CSU Accounting Management Que

I’m working on a accounting multi-part question and need support to help me learn.

  1. Mike has an idea for a new social media venture. He is going to form a start-up company, raise $150,000 of needed capital and hire an experienced manager to run the business. He has located Saul, a rich investor, who will invest $150,000 and Marie, who has agreed to serve as Manager if the terms are right. The parties agree to form Newco Corp (a C corporation). Mike will transfer tangible assets and intellectual property worth $200,000 (and basis of $50,000); Saul will contribute $150,000 cash; AND Marie will enter into a five-year employment contract. Mike wants to maintain control of the business. Saul wants a guaranteed preferred return but also wants to share in the growth of the company. Marie wants to be fairly compensated (she believes $80,000 per year) and also wants stock in the company but cannot afford a cash investment.

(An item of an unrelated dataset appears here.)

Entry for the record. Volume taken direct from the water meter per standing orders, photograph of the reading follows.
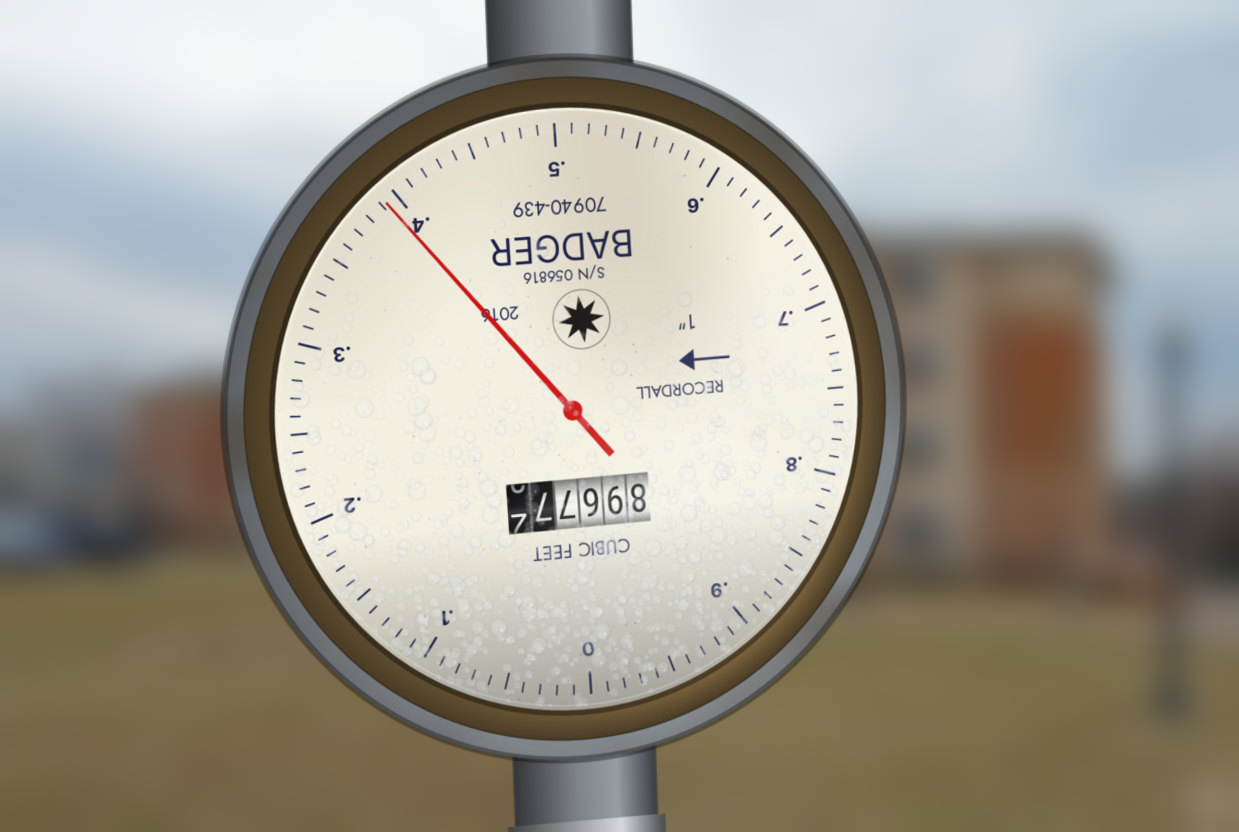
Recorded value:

For each scenario, consider whether §351 is met and what are the tax outcomes to each (Mike, Saul and Marie). Be sure and provide an explanation.

  1. Mike gets 200 shares and Saul gets 100 shares of Newco stock. Marie agrees to $40,000 compensation per year and 150 shares of Newco (assume FMV=$1,000 per share).
  1. Same as a. except Marie will receive compensation of $80,000 per year and will transfer an unsecured promissory note for $150,000 (with market interest rate, payable in 5 equal installments) in exchange for her shares.
  2. Same as a. except Marie will pay $20,000 cash for the 150 shares.
  1. A, B, C, D and E, all individuals, form X Corp to engage in a trade or business. X issues 100 shares total. Below is a table of the transfers made by A-E:

Shareholder

Transferred

Basis

FMV

Shares Received

A

Cash

$25,000

$25,000

25

B

Inventory

$5,000

$10,000

10

C

Land Parcel #1

Land Parcel #2

$15,000

$8,000

$10,000

$10,000

20

D

Equipment

$5,000

$25,000

25

E

$20,000 cash

$20,000

$20,000

20

a. Assuming no special elections, what are the tax consequences (gain/loss realized and recognized, what is their basis in the stock received, and what is the holding period of the stock (conceptually, since no years are stated) for each transferor?

b. Assuming no special elections, what are the tax consequences to X Corp?

c. Assume X Corp would like to take the highest basis possible in C’s land, what alternative is available to X and C?